Thrasymachus’ Ideas of Justice, Human Nature, and the Good

The Republic by Plato is considered one of his most known dialogues written in a style of a debate between Socrates and other philosophers who argue about various characteristics of an ideal utopian state – the Republic. One of such characteristics is justice, the definition of which is debated in Book 1, when Thrasymachus, a sophist, gives his notion of justice that completely contradicts the one of Socrates. In order to understand Thrasymachus’ viewpoint, it is necessary to analyze his assumptions about justice, human nature, and the good using the novel “The Lord of Flies” by W. Golding.
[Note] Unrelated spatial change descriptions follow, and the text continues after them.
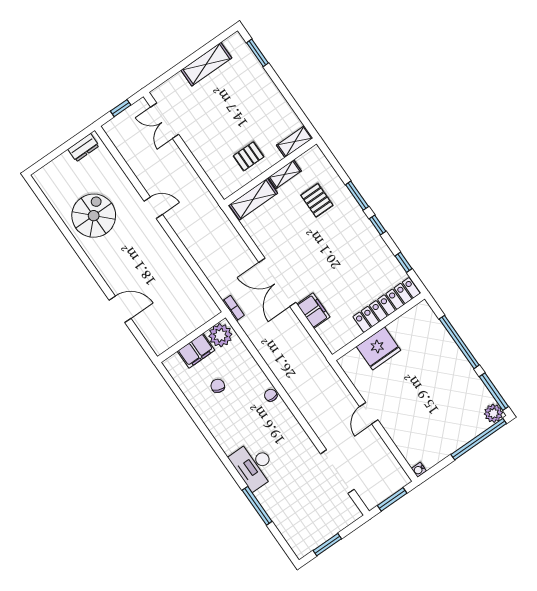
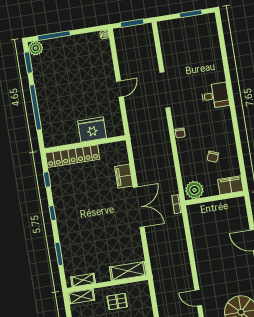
shelving: (285, 174) -> (83, 280), moved
window: (357, 196) -> (59, 254), moved
pallet: (317, 200) -> (85, 250), removed
filing cabinet: (196, 351) -> (231, 185), moved
window: (494, 392) -> (28, 63), width x0.69
window: (479, 439) -> (54, 36), width x0.68
desk: (254, 465) -> (215, 96), width x0.73
doorway: (337, 472) -> (165, 90), moved
window: (257, 506) -> (225, 63), removed

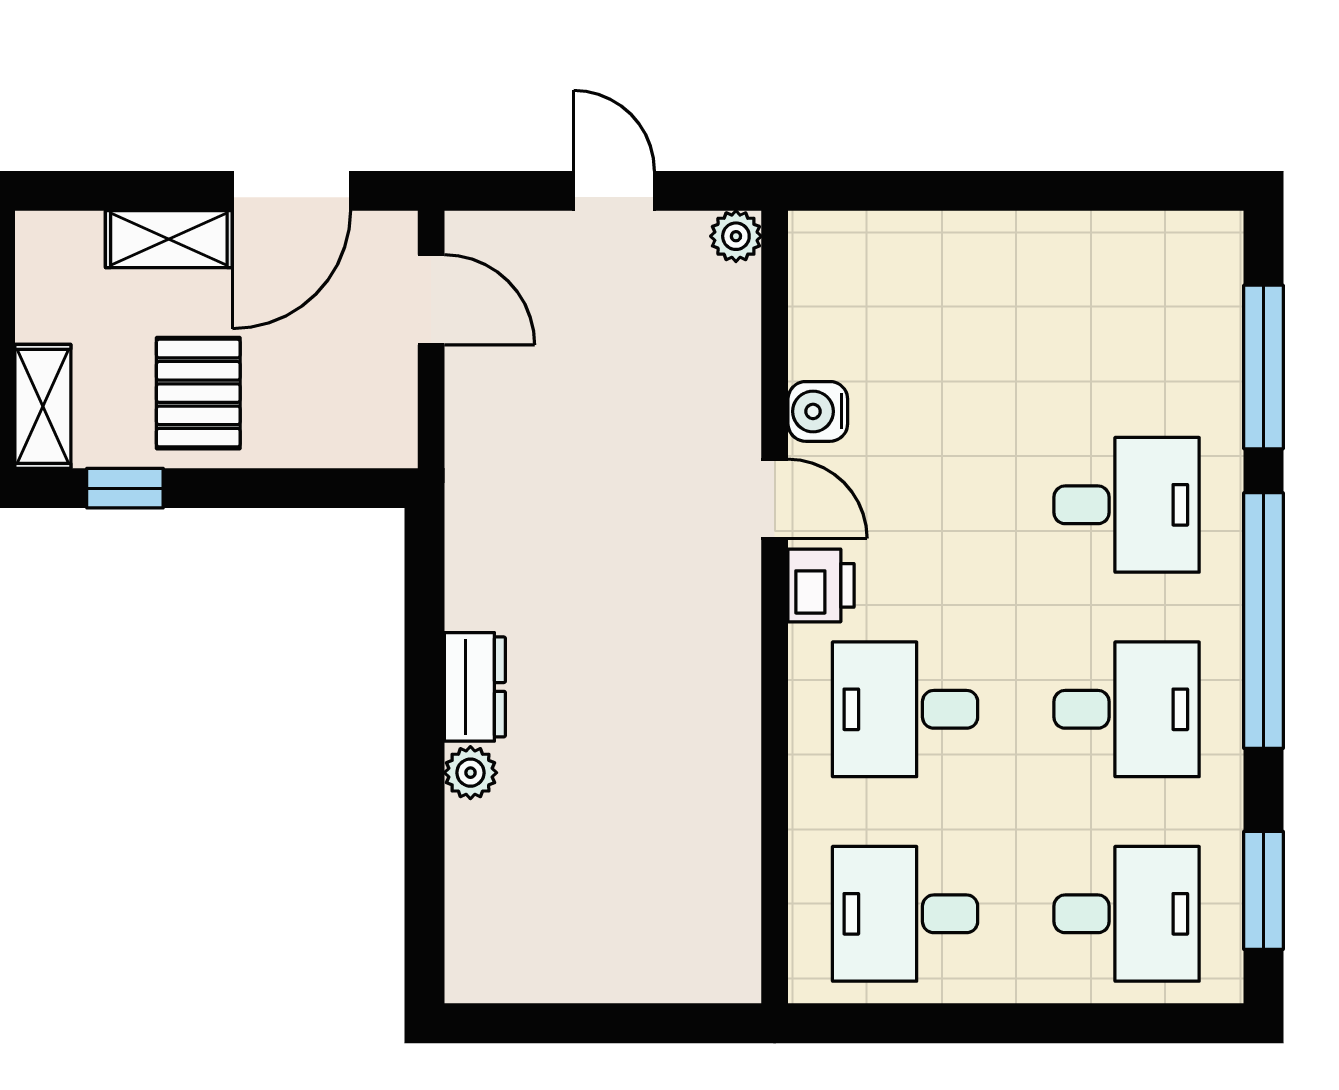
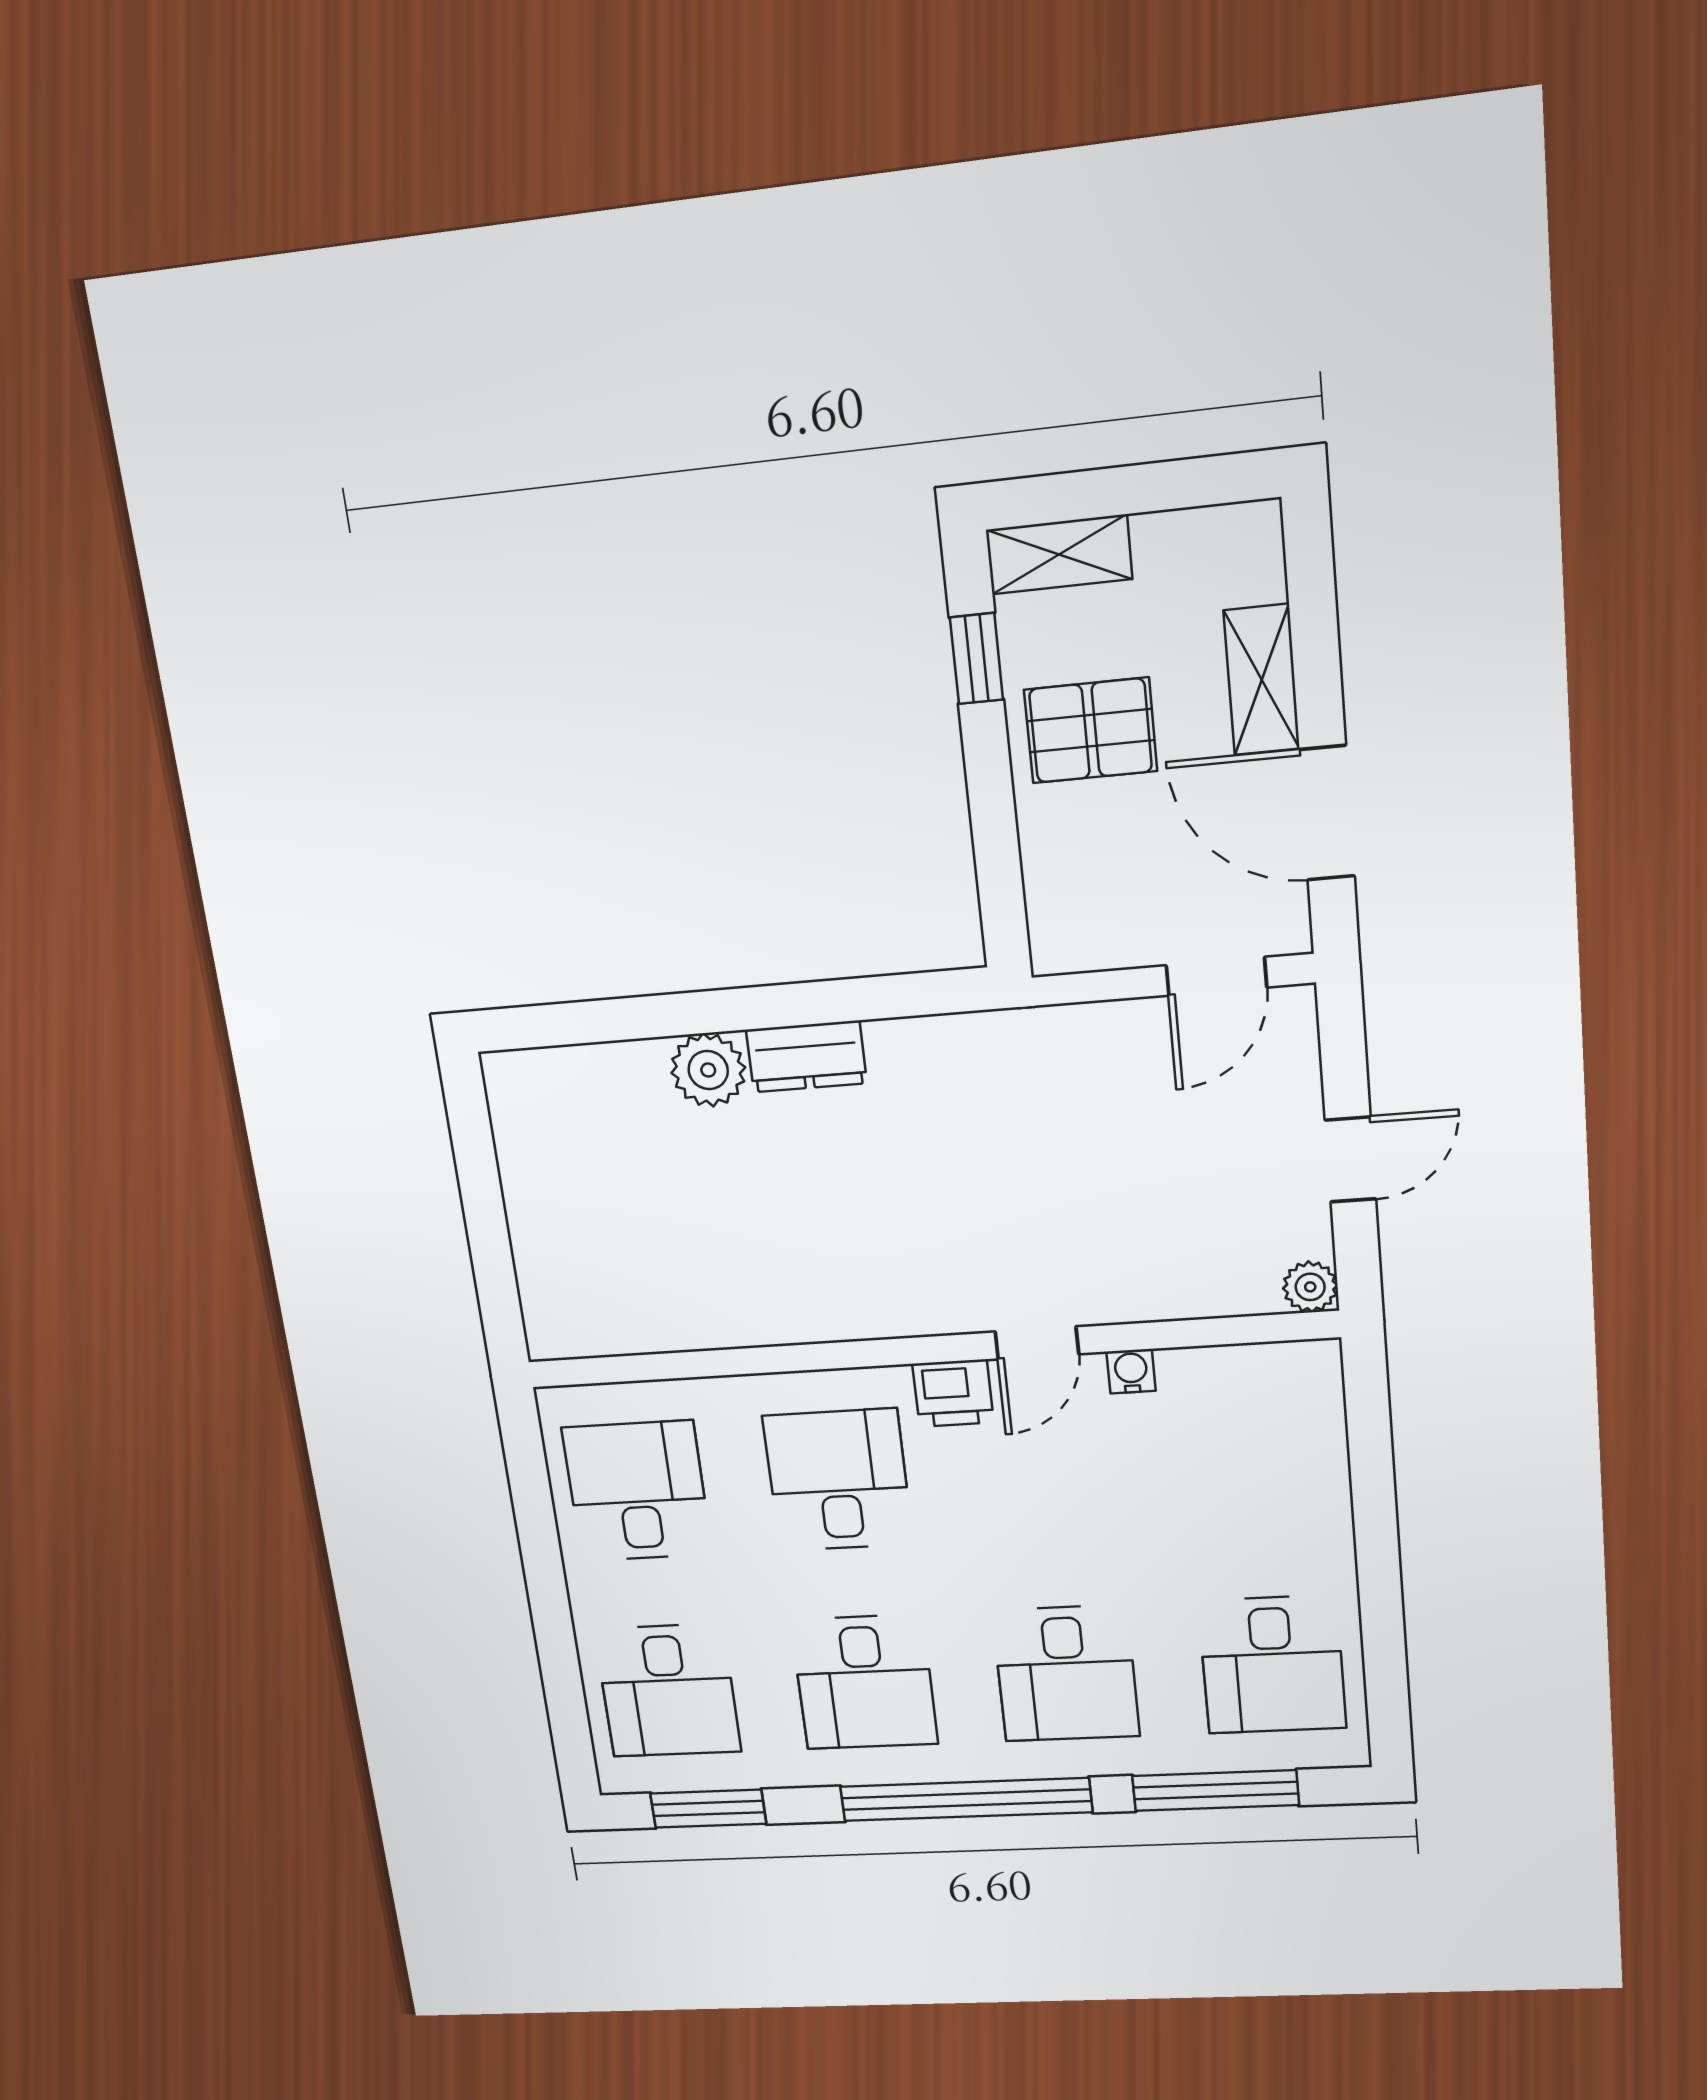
desk: (1127, 300) -> (1272, 1665), added
water cooler: (818, 411) -> (1131, 1371), width x0.72, depth x0.72
plant: (470, 773) -> (708, 1070), width x1.38, depth x1.38

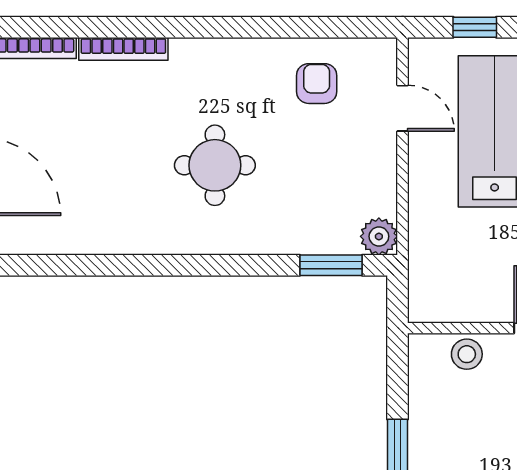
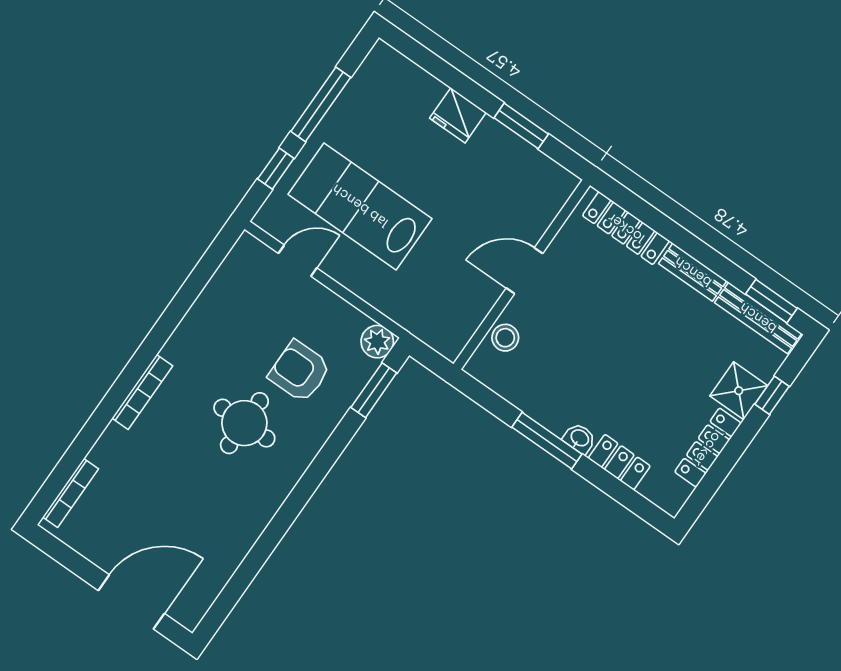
bookcase: (123, 49) -> (142, 392), moved
armchair: (317, 84) -> (300, 371), moved, width x1.38, depth x1.38

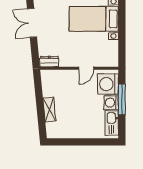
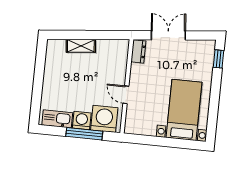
double door: (32, 23) -> (168, 35), moved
Through the example of children on the inhabited island, the author describes how the civilization would look if social ties were removed.

Thrasymachus regards justice in the light of the advantages it can provide. Thus, even an unjust but more powerful person will receive more profits than a just one. He is sure that just people commit just acts in favor of unjust ones, and this is the case of the right justice. Such point of view is supported by Golding in his novel in case of Jack. Ralph and Jack are two main characters representing different styles of leadership – the civilized, loyal of Ralph against the military and immoral of Jack. Firstly, Jack agrees with the common decision that Ralph should be the leader but then he becomes brutal believing that there will be no rescue for them. Realizing that there is no punishment on the island without adults, Jack disobeys Ralphs’ orders and creates his own tribe of hunters. Other boys, who fear that Jack’s unjust acts will affect them, join his tribe. As Thrasymachus says, “Do unto others before they do unto you.” Therefore, to be unjust, according to the sophist, is better than to be just.

Thrasymachus regards human nature the way that everyone should act upon one’s own selfishness to maximize power and increase profits. Having more boys by his side, Jack wants Ralph to obey his orders and renounce power completely. He demands that Ralph give the knife to him, but Ralph refuses; therefore, he orders the boys to take it by force. Later, they take away Piggy’s glasses. Ralph’s reasonable appeal that they need the glasses for the fire that will attract rescuers does not produce any effect. The immoral behavior of Jack and boys is approved by Thrasymachus’ view on human nature who argues that ‘morality’ is not an objective notion but rather a creation of the stronger aimed at serving their interests. Immoral human nature of boys becomes apparent when they realize that they have the power to take away whatever they want, be the judges without being judged, punish or have mercy.

Thrasymachus states that the good is what a person can get by his/her unjust acts, for example power and wealth, to become the ruler and have any pleasure. The good is evaluated in terms of the advantages it can provide. Such an idea shows that people use others to gain more benefits for their own prosperity. This view is reflected in the scene when Jack takes away Piggy’s glasses. He knows that without them Piggy is almost blind, but he does not care about it and laughs at Piggy’s helplessness. ‘The good’ of the glasses has a bigger value then another fellow’s happiness.

In the culmination scene when rational and moral Ralph and Piggy face aggressive and unreasonable Jack and his boys, Golding displays to the greatest extent the immense difference between the civilized liberal community and animalistic anarchy. Ralph and Piggy try to approach the boys by appealing to return to the rational system of the community because by being organized and working together on achieving the common goal they will be more likely to survive on the island and be rescued. However, blinded by the feeling of being powerful and unpunished, boys stay unmoved by their appeal, kill Piggy, and hunt for Ralph.

To sum up, Thrasymachus’ perspectives on the social organization in terms of justice, human nature, and the good reflect the image of tyranny or anarchy as shown on the tribe ruled by Jack. Greed, avarice, and cruelty of the members of such tribe are the results of leaving in a state without civilized laws, justice, and moral approach.